Affare Cacao tra abusi edilizi e truffe: nei guai il consigliere Morano

I reati contestati a Morano restano pesanti: per il pm Gianfranco Colace si tratta di concussione, corruzione e truffa
Affare Cacao tra abusi edilizi e truffe
Affare Cacao tra abusi edilizi e truffe ()

TORINO - Mentre le sorti della discoteca Cacao e della sua riapertura a inizio luglio restano appese a un filo, la procura ha chiuso l’inchiesta sulle presunte pressioni del notaio e consigliere comunale della Lega Nord Alberto Morano per far chiudere il locale del Valentino.

LE CONCESSIONI AI LOCALI - Una vicenda che lascia ancora ampio spazio ai dubbi e che parte dal Valentino, area affascinante e contesa, soprattutto quando parliamo di movida, lontana dal centro abitato e quindi molto apprezzata dai residenti. In gioco qui c’è anche un po’ la guerra tra locali notturni, in alcuni casi di proprietà del Comune e che negli anni sono stati affidati in gestione. Ed è proprio il consigliere Morano - eletto nel 2016 - che, nell’ambito della sua attività a Palazzo Civico, si occupa di Controllo di gestione, esaminando l’efficienza delle procedure adottate dal Comune. Anche le concessioni ai locali.
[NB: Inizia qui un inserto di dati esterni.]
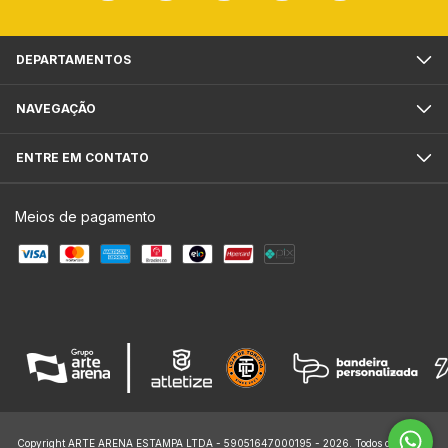
DEPARTAMENTOS
NAVEGAÇÃO
ENTRE EM CONTATO
Meios de pagamento
Copyright ARTE ARENA ESTAMPA LTDA - 59051647000195 - 2026. Todos os direitos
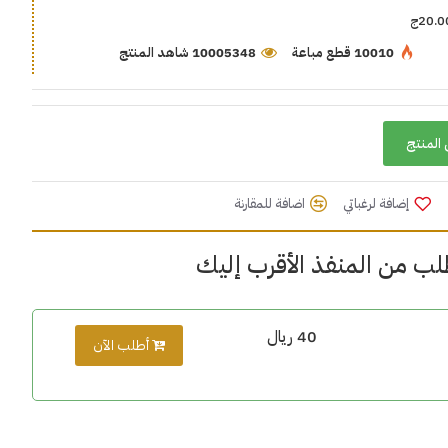
20.0ج
10010 قطع مباعة
10005348 شاهد المنتج
المنتج
إضافة لرغباتي
اضافة للمقارنة
لب من المنفذ الأقرب إليك
40 ريال
أطلب الآن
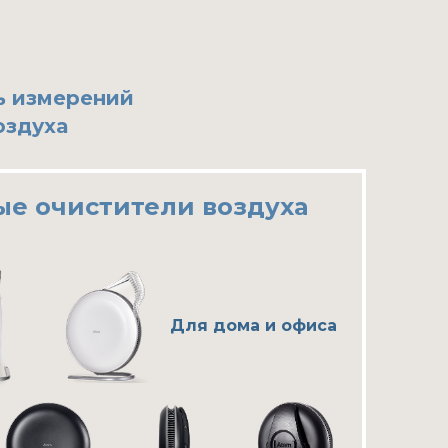
ь измерений
оздуха
е очистители воздуха
Для дома и офиса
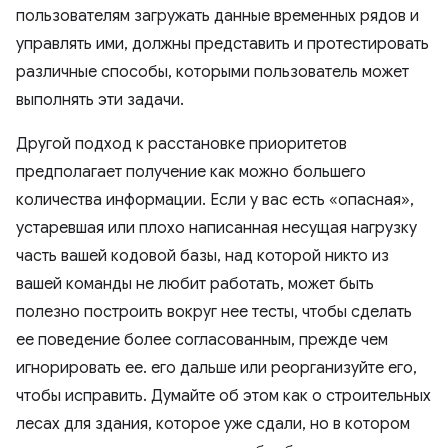
пользователям загружать данные временных рядов и
управлять ими, должны представить и протестировать
различные способы, которыми пользователь может
выполнять эти задачи.
Другой подход к расстановке приоритетов
предполагает получение как можно большего
количества информации. Если у вас есть «опасная»,
устаревшая или плохо написанная несущая нагрузку
часть вашей кодовой базы, над которой никто из
вашей команды не любит работать, может быть
полезно построить вокруг нее тесты, чтобы сделать
ее поведение более согласованным, прежде чем
игнорировать ее. его дальше или реорганизуйте его,
чтобы исправить. Думайте об этом как о строительных
лесах для здания, которое уже сдали, но в котором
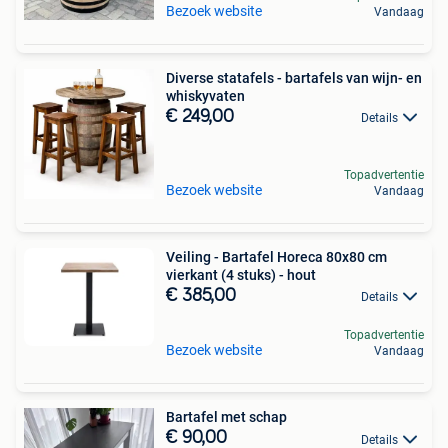
Bezoek website
Vandaag
Diverse statafels - bartafels van wijn- en
whiskyvaten
€ 249,00
Details
Topadvertentie
Bezoek website
Vandaag
Veiling - Bartafel Horeca 80x80 cm
vierkant (4 stuks) - hout
€ 385,00
Details
Topadvertentie
Bezoek website
Vandaag
Bartafel met schap
€ 90,00
Details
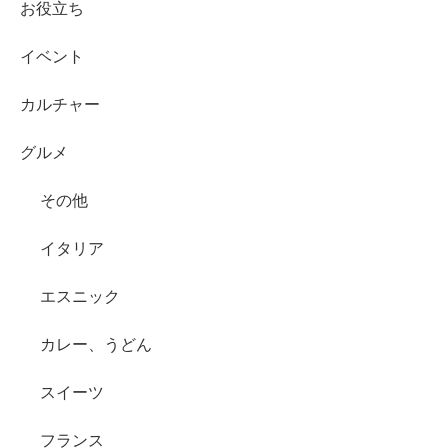
お役立ち
イベント
カルチャー
グルメ
その他
イタリア
エスニック
カレー、うどん
スイーツ
フランス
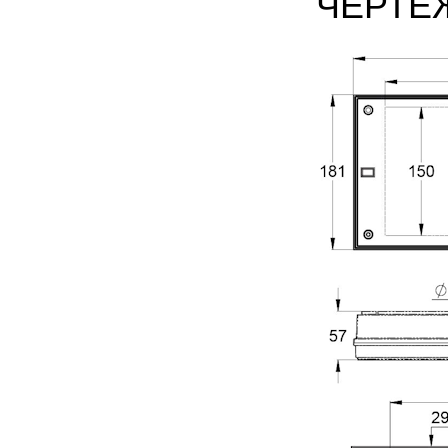
ЧЕРТЕ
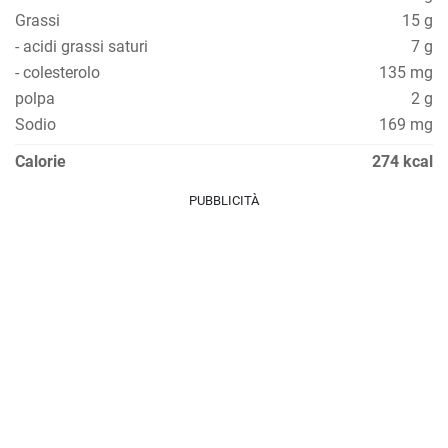
Grassi
15 g
- acidi grassi saturi
7 g
- colesterolo
135 mg
polpa
2 g
Sodio
169 mg
Calorie
274 kcal
PUBBLICITÀ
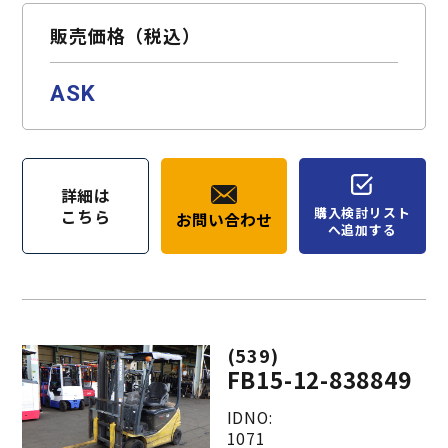
販売価格（税込）
ASK
詳細は
購入検討リスト
こちら
お問い合わせ
へ追加する
(539)
FB15-12-838849
IDNO:
1071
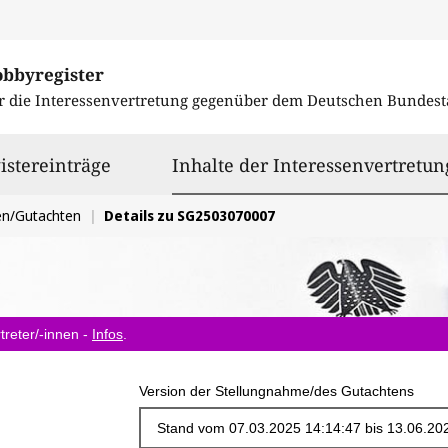
obbyregister
r die Interessenvertretung gegenüber dem
Deutschen Bundest
istereinträge
Inhalte der Interessenvertretun
en/Gutachten
Details zu SG2503070007
treter/-innen -
Infos
.
Version der Stellungnahme/des Gutachtens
PER FAVORIRE IL PATIO - Nell’ambito di questi controlli di gestione salta all’occhio di Morano la questione Cacao: in un’interpellanza denuncia abusi edilizi che saranno poi accertati dai tecnici e porteranno alla chiusura del locale, per mancato rinnovo della concessione da parte della Città. L’accusa, tuttavia, sostiene che Morano agisca per secondi fini, tutelando interessi privati e - soprattutto - gli interessi degli altri gestori. Tra gli indagati c’è anche il proprietario della discoteca Patio, Davide L.: secondo la procura quest’ultimo avrebbe contattato Morano per intralciare il rinnovo della concessione alla Kronos, società che gestisce il Cacao.
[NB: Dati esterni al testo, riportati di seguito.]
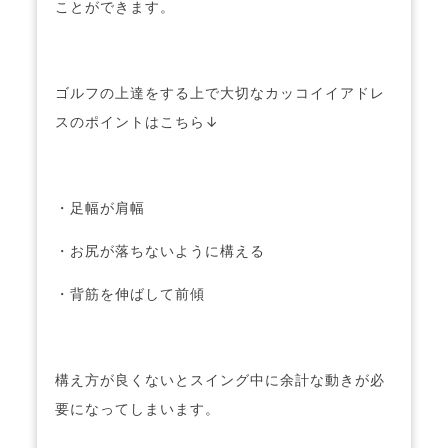
ことができます。
ゴルフの上達をする上で大切なカッコイイアドレ
スのポイントはこちら↓
・足幅が肩幅
・お尻が落ちないように構える
・背筋を伸ばして前傾
構え方が良くないとスイング中に余計な動きが必
要になってしまいます。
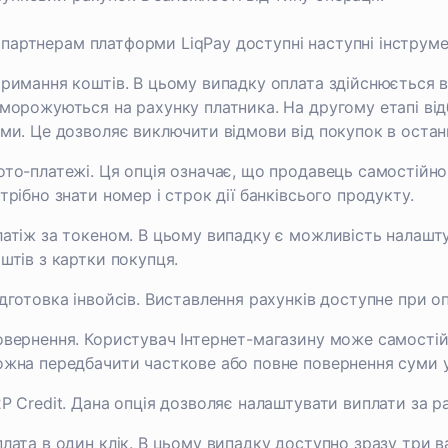
партнерам платформи LiqPay доступні наступні інструмен
римання коштів. В цьому випадку оплата здійснюється в
морожуються на рахунку платника. На другому етапі ві
ми. Це дозволяє виключити відмови від покупок в остан
то-платежі. Ця опція означає, що продавець самостійно
трібно знати номер і строк дії банківсього продукту.
атіж за токеном. В цьому випадку є можливість налашт
штів з картки покупця.
дготовка інвойсів. Виставлення рахунків доступне при о
вернення. Користувач Інтернет-магазину може самостій
жна передбачити часткове або повне повернення суми у
P Credit. Дана опція дозволяє налаштувати виплати за ра
лата в один клік. В цьому випадку доступно зразу три вар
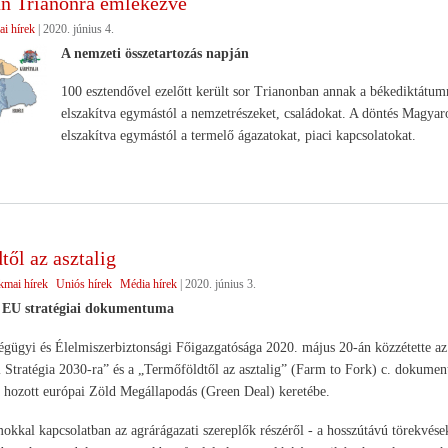
án Trianonra emlékezve
ai hírek
|
2020. június 4.
A nemzeti összetartozás napján
100 esztendővel ezelőtt került sor Trianonban annak a békediktátumn
elszakítva egymástól a nemzetrészeket, családokat. A döntés Magyaro
elszakítva egymástól a termelő ágazatokat, piaci kapcsolatokat.
ől az asztalig
kmai hírek
Uniós hírek
Média hírek
|
2020. június 3.
 EU stratégiai dokumentuma
ügyi és Élelmiszerbiztonsági Főigazgatósága 2020. május 20-án közzétette az
i Stratégia 2030-ra” és a „Termőföldtől az asztalig” (Farm to Fork) c. dokume
 hozott európai Zöld Megállapodás (Green Deal) keretébe.
kal kapcsolatban az agrárágazati szereplők részéről - a hosszútávú törekvés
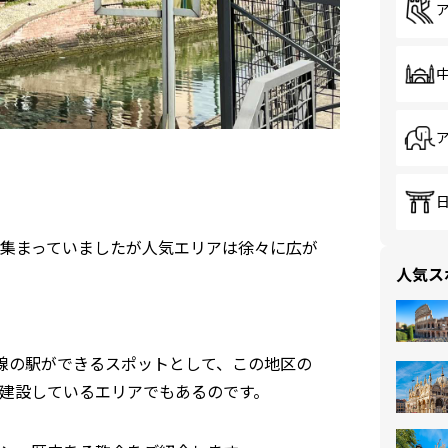
集まっていましたが人気エリアは徐々に広が
人気ス
線の駅ができるスポットとして、この地区の
建設しているエリアでもあるのです。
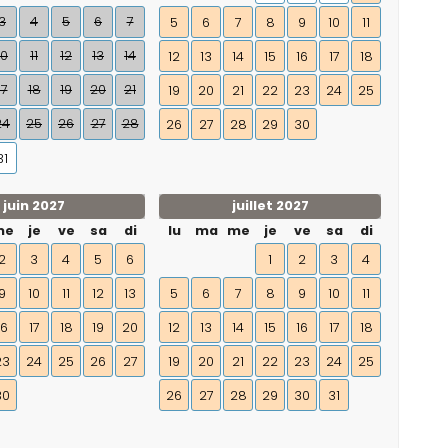
3
4
5
6
7
5
6
7
8
9
10
11
10
11
12
13
14
12
13
14
15
16
17
18
17
18
19
20
21
19
20
21
22
23
24
25
24
25
26
27
28
26
27
28
29
30
31
juin 2027
juillet 2027
me
je
ve
sa
di
lu
ma
me
je
ve
sa
di
2
3
4
5
6
1
2
3
4
9
10
11
12
13
5
6
7
8
9
10
11
16
17
18
19
20
12
13
14
15
16
17
18
23
24
25
26
27
19
20
21
22
23
24
25
30
26
27
28
29
30
31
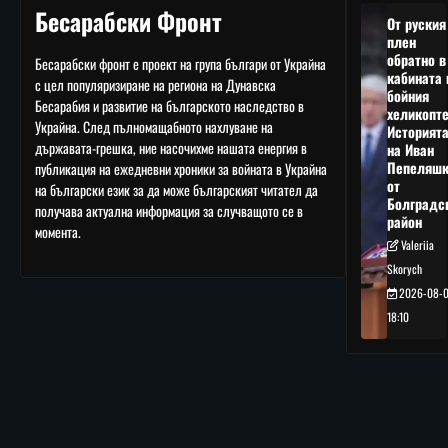
Бесарабски Фронт
От руския
плен
обратно в
Бесарабски фронт е проект на група българи от Украйна
кабината 
с цел популяризиране на региона на Дунавска
бойния
Бесарабия и развитие на българското наследство в
хеликопте
Украйна. След пълномащабното нахлуване на
Историят
държавата-грешка, ние насочихме нашата енергия в
на Иван
Пепеляшк
публикация на ежедневни хроники за войната в Украйна
от
на български език за да може българският читател да
Болградс
получава актуална информация за случващото се в
район
момента.
Valeriia
Skorych
2026-08-
18:10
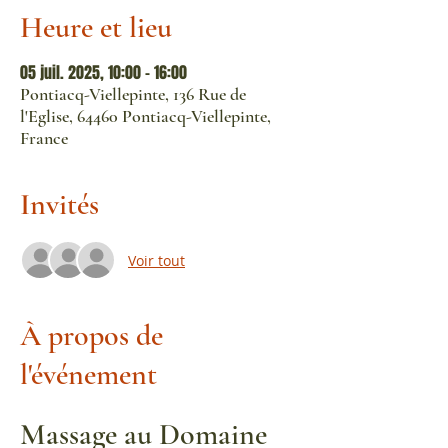
Heure et lieu
05 juil. 2025, 10:00 – 16:00
Pontiacq-Viellepinte, 136 Rue de
l'Eglise, 64460 Pontiacq-Viellepinte,
France
Invités
Voir tout
À propos de
l'événement
Massage au Domaine 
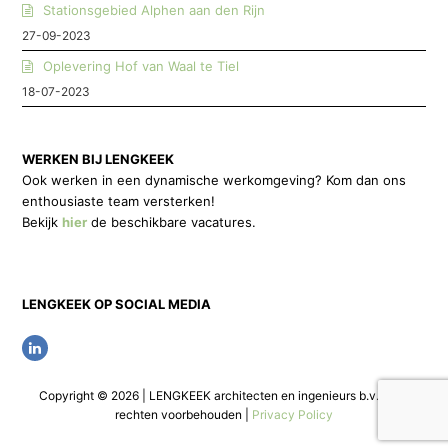
Stationsgebied Alphen aan den Rijn
27-09-2023
Oplevering Hof van Waal te Tiel
18-07-2023
WERKEN BIJ LENGKEEK
Ook werken in een dynamische werkomgeving? Kom dan ons
enthousiaste team versterken!
Bekijk
hier
de beschikbare vacatures.
LENGKEEK OP SOCIAL MEDIA
L
i
Copyright © 2026 | LENGKEEK architecten en ingenieurs b.v. | Alle
n
rechten voorbehouden |
Privacy Policy
k
e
LA QUESTIONE CLUB 84 - Di fatto i sopralluoghi al locale cominciano a diventare più frequenti e il materiale su cui lavorare ancora di più: il Cacao non può essere certamente definito a norma, gli abusi edilizi ci sono. Secondo la procura Morano agirebbe addirittura come socio occulto del Patio. L’accusa gli contesta di agevolare anche un altro locale, il Koko club di via Nizza, danneggiando un suo concorrente, il Club 84. Nel locale, infatti, avviene un’altra ispezione da parte della commissione comunale di cui Morano fa parte. E che, poi, ha contribuito alla sua chiusura.

L’ACCUSA - I reati contestati a Morano restano pesanti: per il pm Gianfranco Colace si tratta di concussione, corruzione e truffa.